Early reports had Colombia looking to get involved but they've decided to hold them off to start. Which going from the Colombia/Uruguay game overnight might actually be misguided. They got a pretty good turnout at the stadium in Medellin.
 

chibimatty

Jimmy Flynn (14)
Only one from Chile and two from Brazil? Is this a population-over-quality decision, or has Brazil gotten better than Chile in rugby recently?
 

WorkingClassRugger

David Codey (61)
Only one from Chile and two from Brazil? Is this a population-over-quality decision, or has Brazil gotten better than Chile in rugby recently?


Brazil have gotten the better of Chile fairly regularly over the past 5 years. They actually just beat them over the weekend. But the number of teams comes down to financial resources and the Brazilian Union has access to more of them.
 

WorkingClassRugger

David Codey (61)
The third round of MLR has been completed.

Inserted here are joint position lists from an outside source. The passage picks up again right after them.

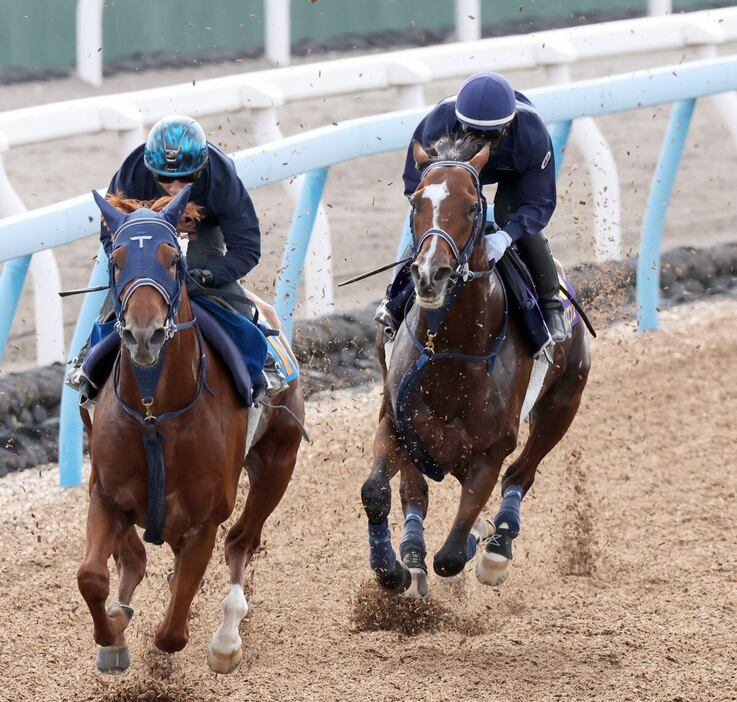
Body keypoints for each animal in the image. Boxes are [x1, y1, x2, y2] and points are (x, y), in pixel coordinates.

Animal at [76, 187, 304, 676]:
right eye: (116, 259)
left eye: (172, 259)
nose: (144, 335)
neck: (154, 414)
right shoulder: (106, 494)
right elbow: (92, 576)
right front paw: (113, 637)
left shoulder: (206, 519)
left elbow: (172, 632)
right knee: (135, 558)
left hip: (278, 462)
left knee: (242, 541)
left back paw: (226, 638)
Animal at [360, 139, 588, 600]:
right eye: (416, 201)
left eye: (470, 206)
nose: (430, 274)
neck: (451, 356)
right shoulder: (397, 424)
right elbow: (377, 492)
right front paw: (392, 571)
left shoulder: (489, 453)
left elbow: (451, 555)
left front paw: (478, 539)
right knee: (415, 494)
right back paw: (413, 557)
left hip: (563, 403)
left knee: (521, 473)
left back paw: (497, 546)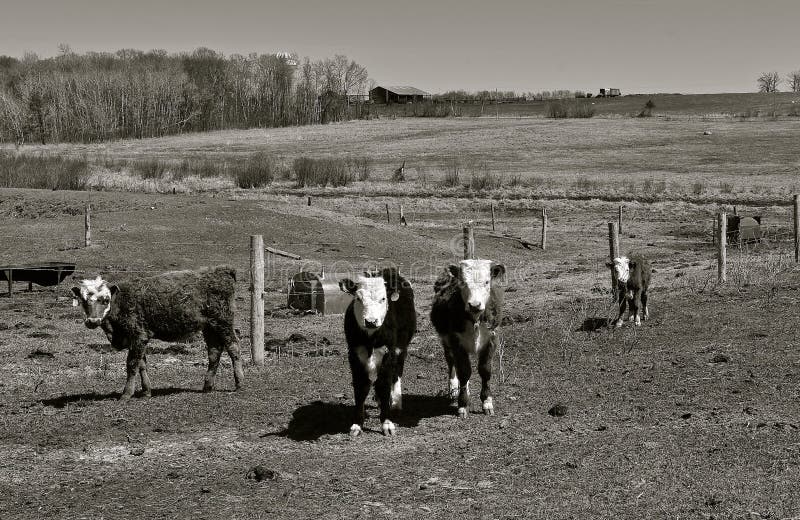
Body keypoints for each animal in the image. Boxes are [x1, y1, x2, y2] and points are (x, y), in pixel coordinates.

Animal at [74, 266, 244, 400]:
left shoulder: (138, 336)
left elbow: (132, 364)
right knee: (214, 351)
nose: (92, 321)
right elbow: (142, 364)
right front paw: (146, 392)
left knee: (233, 347)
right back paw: (207, 386)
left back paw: (240, 383)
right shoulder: (137, 339)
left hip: (224, 322)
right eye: (83, 300)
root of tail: (222, 270)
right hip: (210, 327)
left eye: (105, 300)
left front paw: (126, 394)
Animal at [340, 268, 416, 434]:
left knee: (397, 374)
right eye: (358, 298)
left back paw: (396, 403)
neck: (371, 338)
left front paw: (386, 423)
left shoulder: (388, 353)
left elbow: (384, 384)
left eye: (383, 298)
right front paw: (357, 424)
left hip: (401, 349)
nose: (371, 321)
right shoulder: (354, 354)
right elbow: (361, 386)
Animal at [428, 260, 504, 418]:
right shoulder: (456, 343)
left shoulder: (491, 340)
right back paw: (454, 389)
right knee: (452, 363)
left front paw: (487, 403)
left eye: (487, 282)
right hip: (446, 342)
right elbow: (463, 371)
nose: (474, 305)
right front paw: (463, 405)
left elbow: (485, 371)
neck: (475, 319)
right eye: (463, 282)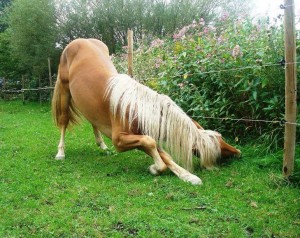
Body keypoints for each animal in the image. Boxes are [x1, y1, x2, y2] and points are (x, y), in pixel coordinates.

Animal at [51, 38, 239, 185]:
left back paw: (102, 145)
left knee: (92, 121)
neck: (134, 108)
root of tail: (78, 41)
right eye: (216, 149)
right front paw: (156, 168)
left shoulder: (140, 134)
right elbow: (152, 145)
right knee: (64, 121)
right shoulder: (120, 140)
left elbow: (162, 153)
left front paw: (187, 176)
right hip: (65, 91)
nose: (237, 153)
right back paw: (60, 152)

A really good weekend of matches. Highly competitive across the board with improving standards all round. The first game of the round was on Friday (Thursday evening Austin time) between the Austin Elite and New Orleans Gold. This game had the widest margin of the round but it was a lot tighter than it appears. Austin emerged victorious at home against NOLA 30-16.

In the second game. San Diego hosted Houston in what turned into a thriller and contender for game of the season. They went toe to toe with one another for 82 minutes with Houston holding a 4 point advantage until San Diego were given an opportunity when Australian Matt Trouville infringed at the ruck resulting in an early shower. From there San Diego worked the Houston line before driving over to send the very vocal locals into raptures. The try was converted and San Diego won their second game at home 35-32.

Earlier today Utah hosted Glendale in another highly competitive match. In their first match between the two sides back in the pre-season Glendale were a class above. But Utah have finally started to improve their accuracy of play and really put it to Glendale who without some individual brilliance were arguably the lesser of the two sides. But in the end the home side fell short 29-36.
 

Omar Comin'

Chilla Wilson (44)
One thing not mentioned on this thread last weekend was that Brazil beat Argentina XV 36-33. They actually pipped the Crusaders for the biggest comeback of the weekend as they were down 33-3 at half time.

I don't know exactly how strong the Argentinian side was but it contained at least 3 capped Pumas, including Tomas Cubelli. Huge result for Brazil and a good sign of competitiveness for this South American professional league starting next year.